--- EXERCISE TEXT ---

Mindful eating is about using mindfulness to reach a state of full attention to your experiences, cravings and physical cues when eating.
Fundamentally, mindful eating involves:
- Eating slowly and without distraction.
- Listening to physical hunger cues and eating only until you’re full.
- Distinguishing between actual hunger and non-hunger triggers for eating.
- Engaging your senses by noticing colors, smells, sounds, textures and tastes.
- Learning to cope with guilt and anxiety about food.
- Eating to maintain overall health and well-being.
- Noticing the effects food has on your feelings and figure.
- Appreciating your food.
These things allow you to replace automatic thoughts and reactions with more conscious, healthier responses.
Here are some of my favorite tips to introduce mindfulness to mealtimes in an easy, accessible fashion.
Eating slowly doesn’t have to mean taking it to extremes. Still, it’s a good idea to remind yourself, and your family, that eating is not a race. Taking the time to savour and enjoy your food is one of the healthiest things you can do. You are more likely to notice when you are full, you’ll chew your food more and hence digest it more easily, and you’ll probably find yourself noticing flavors you might otherwise have missed.

--- DATA PROVIDED ---

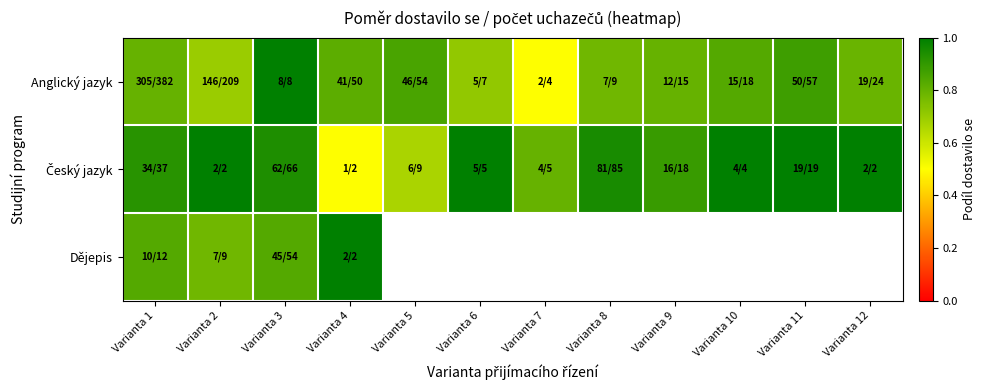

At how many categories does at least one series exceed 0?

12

---
--- DATA PROVIDED ---

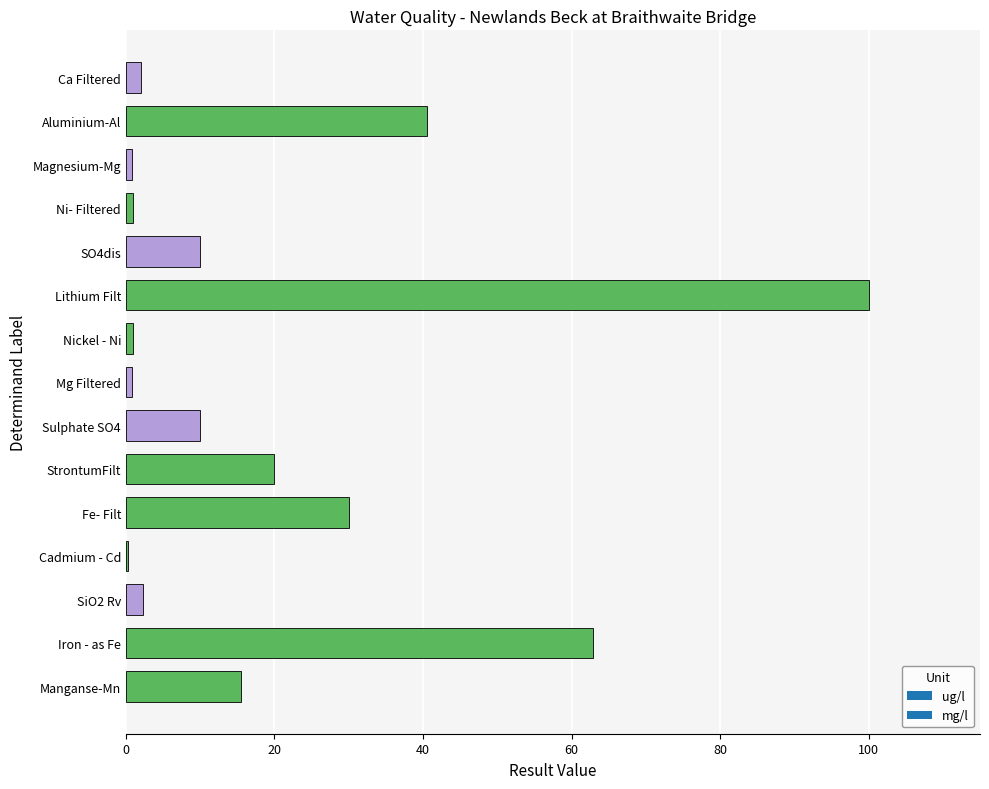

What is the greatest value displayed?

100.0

---

ASSIGNED TASK 1: In the mindful eating text, what do the listed practices let you replace automatic thoughts and reactions with?
ASSIGNED TASK 2: Carry on the mindful eating text, picking up right after its final sentence.

ANSWER 1: More conscious, healthier responses.

ANSWER 2:
Savor the silence
Silence the phone. Shut off the TV
Our daily lives are full of distractions, and it’s not uncommon for families to eat with the TV blaring or one family member or other fiddling with their iPhone. Consider making family mealtime, which should, of course, be eaten together, an electronics-free zone.
Pay attention to flavor
The tanginess of a lemon, the spicyness of arugula, the crunch of a pizza crust — paying attention to the details of our food can be a great way to start eating mindfully.
Know your food
Mindfulness is really about rekindling a relationship with our food. From planting a veggie garden through baking bread to visiting a farmers market, many of the things we locavores have been preaching about for years are not just ways to cut our carbon foodprint, but also connect with the story behind our food.
Even when you have no idea where the food you are eating has come from, try asking yourself some questions about the possibilities: Who grew this? How? Where did it come from? How did it get here? Chances are, you’ll not only gain a deeper appreciation for your food, but you’ll find your shopping habits changing in the process too.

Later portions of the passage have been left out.